Amen brother! Correct on all points! DO NOT follow all instructions in that first video! NEVER pry open the side plate! You never have to. Simply tap on the grip frame with a rubber mallet, nylon tipped hammer, plastic screwdriver handle, etc while holding onto the frame or barrel. It will always come loose eventually no matter how tight the side plate; you may just have to strike the grip harder. I've worked on a lot of Smith revovers, and have never seen a case where the side plate didn't pop loose after 2-3 strikes from a rubber/plastic tipped mallet or plastic screwdriver handle.

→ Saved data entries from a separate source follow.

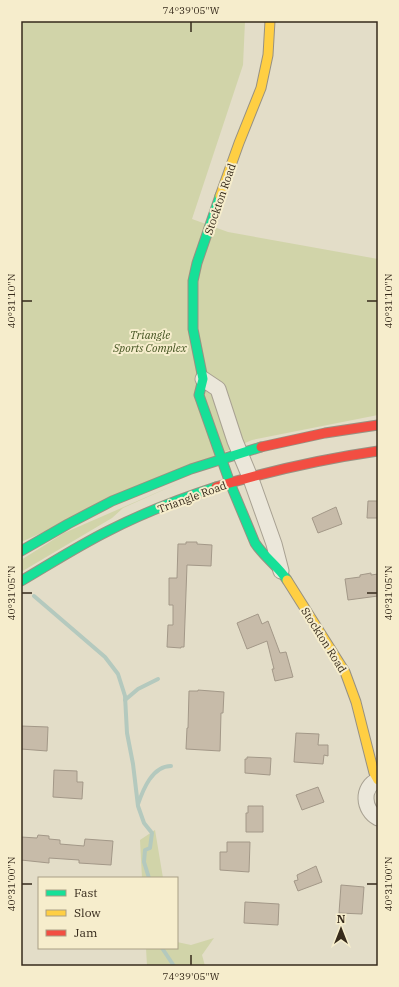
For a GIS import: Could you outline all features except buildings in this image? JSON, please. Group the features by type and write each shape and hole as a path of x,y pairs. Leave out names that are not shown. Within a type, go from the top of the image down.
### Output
{"street":[{"name":"Stockton Road","path":"270,21 268,56 260,88 199,256 193,281 193,329 203,379 199,395 230,483 255,543 260,552 282,574 345,672 356,702 374,773 378,780 370,786 367,791 365,798 366,805 369,811 378,818"},
{"name":"Stockton Road","path":"203,379 218,389 235,441 241,453 274,544 282,574"},
{"path":"21,551 112,501 190,469 241,453 318,435 378,425"},
{"name":"Triangle Road","path":"21,581 79,546 121,524 169,504 250,477 339,456 378,451"}],"green space":[{"name":"Triangle Sports Complex","path":"21,21 245,21 243,65 192,219 228,232 378,259 378,415 252,440 21,542"},
{"path":"181,482 123,508 112,518 21,572 21,560 64,533"},
{"path":"155,830 163,877 142,877 140,840"},
{"path":"214,938 202,955 205,966 147,966 146,949 178,949 178,942 191,945"}],"waterway":[{"path":"34,596 105,657 118,674 125,696 127,733 133,764 138,806 144,823 152,833 150,848 145,850 144,862 149,877"},
{"path":"125,700 138,689 158,679"},
{"path":"138,804 149,780 154,774 164,767 171,766"},
{"path":"163,949 174,966"}],"traffic: fast":[{"path":"220,196 197,263 193,281 193,329 203,379 199,395 230,483 255,543 287,580"},
{"path":"21,551 112,501 191,469 261,447"},
{"path":"21,581 121,524 188,496 216,487"}],"traffic: slow":[{"path":"220,196 261,88 268,55 270,21"},
{"path":"287,580 345,672 356,702 374,773 378,780"}],"traffic: jam":[{"path":"261,447 325,433 378,425"},
{"path":"216,487 296,466 378,451"}]}
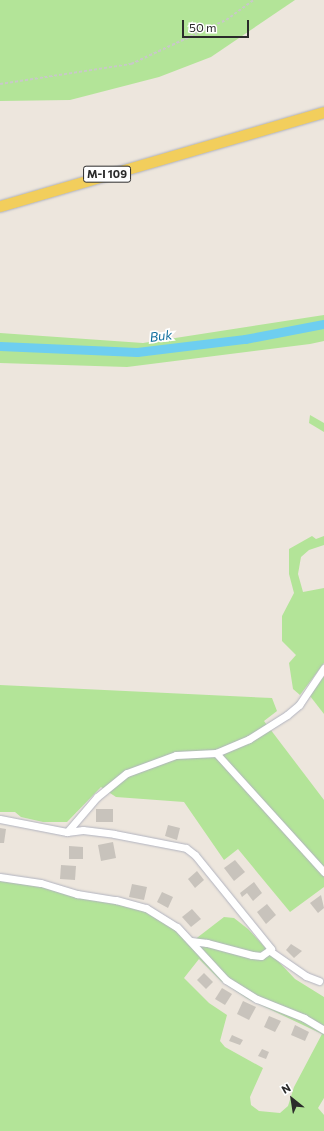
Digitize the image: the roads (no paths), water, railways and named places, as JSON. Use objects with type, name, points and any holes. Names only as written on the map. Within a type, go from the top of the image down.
[{"type":"main road","name":"M-I 109","points":[[0,206],[324,112]]},
{"type":"street","points":[[67,832],[97,797],[127,773],[176,755],[216,753],[249,739],[287,715],[299,705],[324,668]]},
{"type":"street","points":[[216,753],[324,872]]},
{"type":"street","points":[[0,819],[67,832],[83,830],[114,834],[186,848],[195,855],[224,894],[257,929],[270,947],[270,951],[306,976],[318,981]]},
{"type":"street","points":[[0,877],[41,883],[77,894],[132,903],[162,917],[191,941],[226,980],[257,999],[298,1016],[324,1030]]},
{"type":"street","points":[[191,941],[207,943],[252,955],[261,956],[270,951]]},
{"type":"waterway","name":"Buk","points":[[0,346],[137,352],[245,339],[324,324]]}]
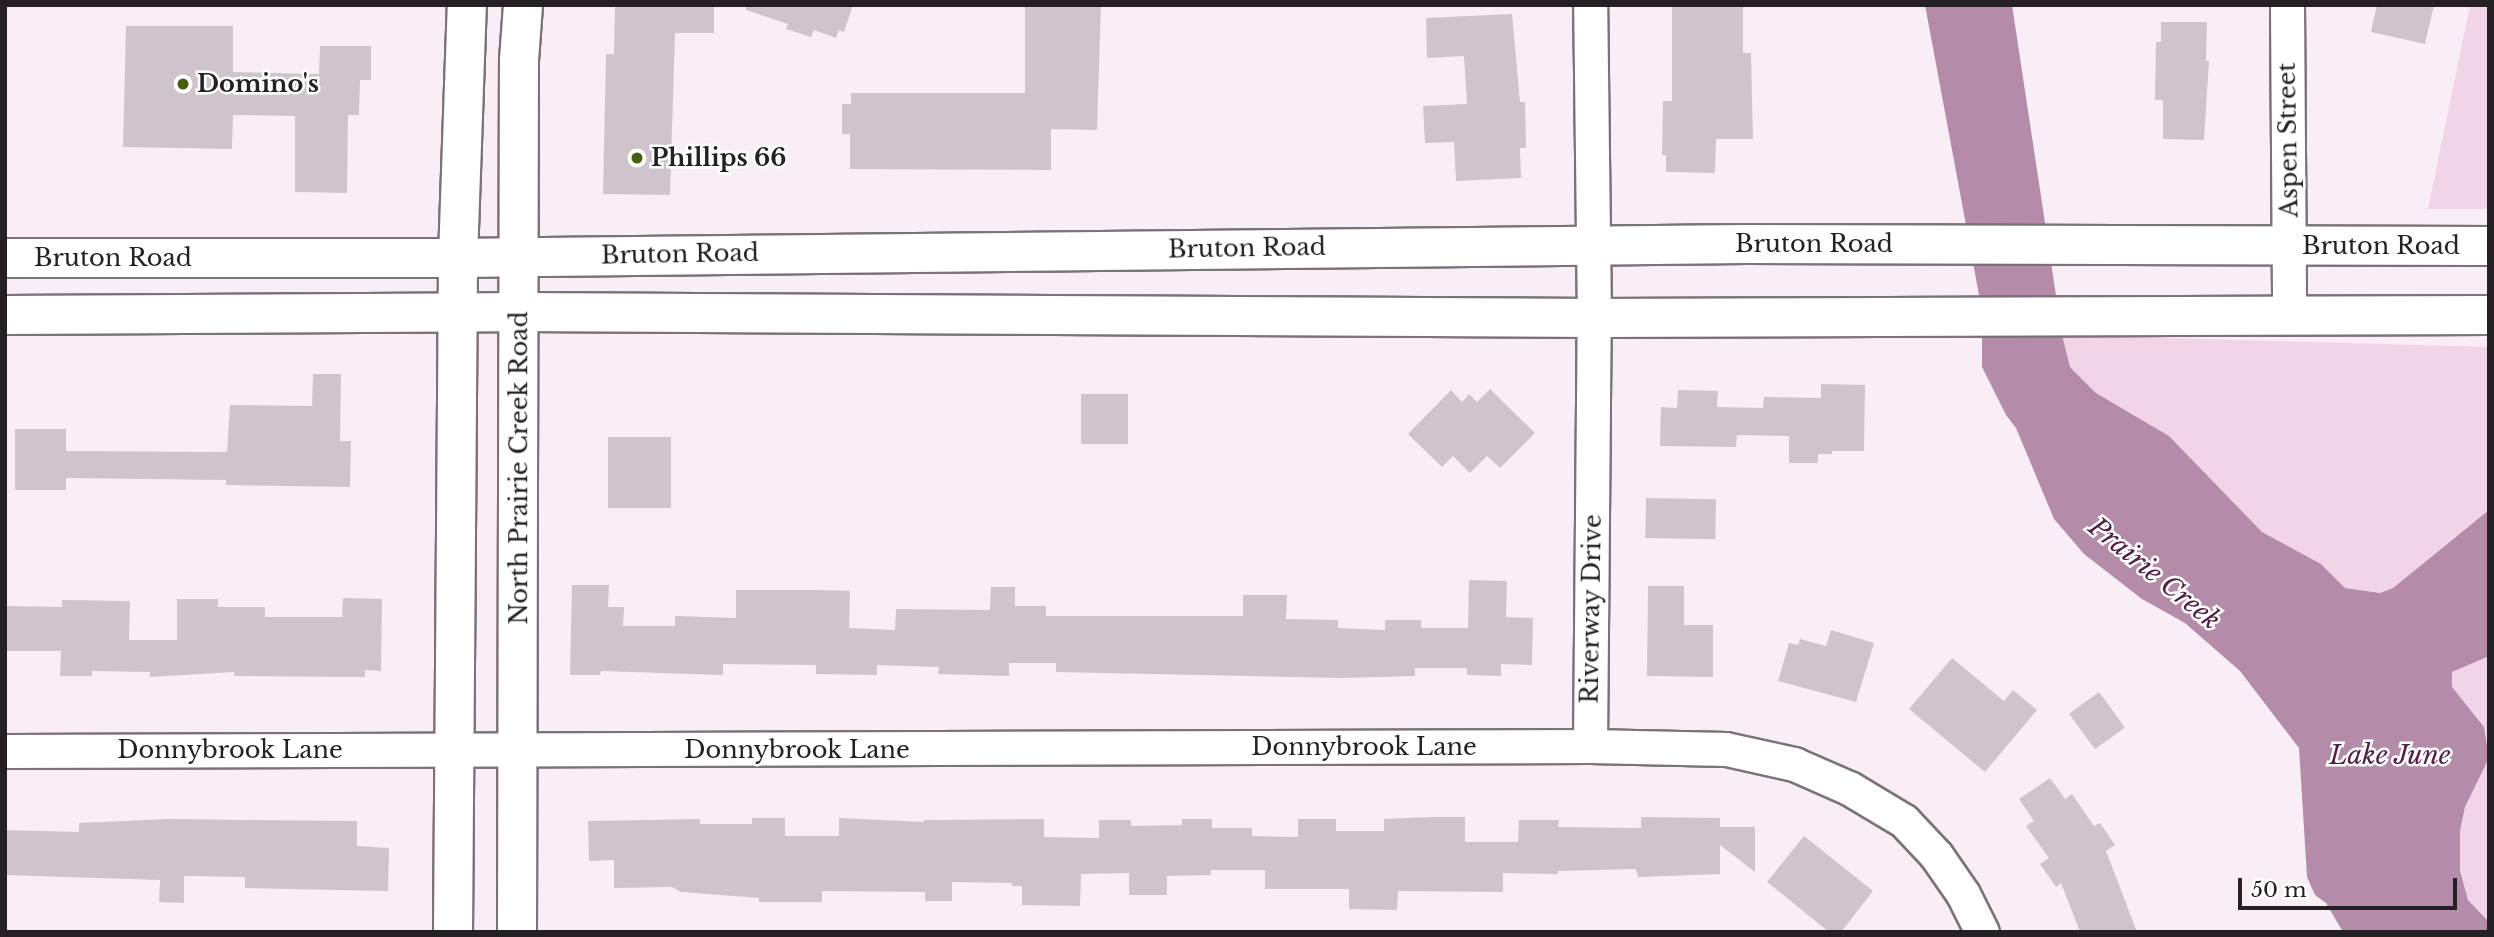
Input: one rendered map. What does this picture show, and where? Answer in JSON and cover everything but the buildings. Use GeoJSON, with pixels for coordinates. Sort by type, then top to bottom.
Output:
{"type":"FeatureCollection","features":[{"type":"Feature","properties":{"kind":"main road"},"geometry":{"type":"LineString","coordinates":[[453,932],[452,750],[458,258],[467,5]]}},
{"type":"Feature","properties":{"kind":"main road","name":"North Prairie Creek Road"},"geometry":{"type":"LineString","coordinates":[[517,932],[519,60],[523,5]]}},
{"type":"Feature","properties":{"kind":"main road","name":"Bruton Road"},"geometry":{"type":"LineString","coordinates":[[5,258],[458,258],[1891,244],[2489,246]]}},
{"type":"Feature","properties":{"kind":"main road"},"geometry":{"type":"LineString","coordinates":[[5,315],[520,312],[1594,317],[2489,315]]}},
{"type":"Feature","properties":{"kind":"street","name":"Riverway Drive"},"geometry":{"type":"LineString","coordinates":[[1590,5],[1594,317],[1590,746]]}},
{"type":"Feature","properties":{"kind":"street","name":"Aspen Street"},"geometry":{"type":"LineString","coordinates":[[2287,5],[2289,316]]}},
{"type":"Feature","properties":{"kind":"street","name":"Donnybrook Lane"},"geometry":{"type":"LineString","coordinates":[[5,751],[1590,746]]}},
{"type":"Feature","properties":{"kind":"street"},"geometry":{"type":"LineString","coordinates":[[1590,746],[1726,749],[1794,764],[1849,788],[1903,821],[1936,855],[1964,894],[1982,932]]}},
{"type":"Feature","properties":{"kind":"shaded area"},"geometry":{"type":"Polygon","coordinates":[[[2470,5],[2489,5],[2489,209],[2428,209],[2470,5]]]}},
{"type":"Feature","properties":{"kind":"shaded area"},"geometry":{"type":"Polygon","coordinates":[[[2062,335],[2489,347],[2489,510],[2393,588],[2380,593],[2345,588],[2321,564],[2262,532],[2169,436],[2096,393],[2070,367],[2062,335]]]}},
{"type":"Feature","properties":{"kind":"shaded area"},"geometry":{"type":"Polygon","coordinates":[[[2489,656],[2489,758],[2484,727],[2452,687],[2452,671],[2489,656]]]}},
{"type":"Feature","properties":{"kind":"shaded area"},"geometry":{"type":"Polygon","coordinates":[[[2489,759],[2489,922],[2468,900],[2460,871],[2460,831],[2465,807],[2489,759]]]}},
{"type":"Feature","properties":{"kind":"water","name":"Lake June"},"geometry":{"type":"Polygon","coordinates":[[[1925,5],[2012,5],[2062,335],[2070,367],[2096,393],[2169,436],[2262,532],[2321,564],[2345,588],[2380,593],[2393,588],[2489,510],[2489,656],[2452,672],[2452,687],[2484,727],[2489,758],[2465,807],[2460,831],[2460,871],[2468,900],[2489,922],[2489,932],[2343,932],[2326,903],[2315,895],[2307,877],[2299,748],[2240,671],[2185,623],[2142,599],[2084,554],[2054,519],[2016,428],[2006,415],[1982,367],[1982,311],[1925,5]]]}},
{"type":"Feature","properties":{"kind":"place","name":"Domino's"},"geometry":{"type":"Point","coordinates":[183,84]}},
{"type":"Feature","properties":{"kind":"place","name":"Phillips 66"},"geometry":{"type":"Point","coordinates":[637,158]}},
{"type":"Feature","properties":{"kind":"water label","name":"Prairie Creek"},"geometry":{"type":"Point","coordinates":[2154,574]}}]}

Always bottom out the strain screw or it can eventually work its way loose and cause light strikes. If DA pull is too heavy, shorten the screw slightly. If too light, use a longer strain screw or insert a spent primer cup on the tip of the strain screw. Or use a set screw with Loc tite. A good minimum DA weight range for reliability in a S&W revolver is 7.5 - 8.5 lbs. Sometimes you can go a little lower, but I've found that always works well so far. Also, the guy in the video selected the 12# rebound spring. That works fine in many cases, but I have found I never have a need to go below the 13# spring, and in my experience, going below 13# rebound spring sometimes gives a sluggish trigger return. The 13# spring generally gives me around a 2 lb SA trigger pull but is as low as I want to go for trigger return reliability.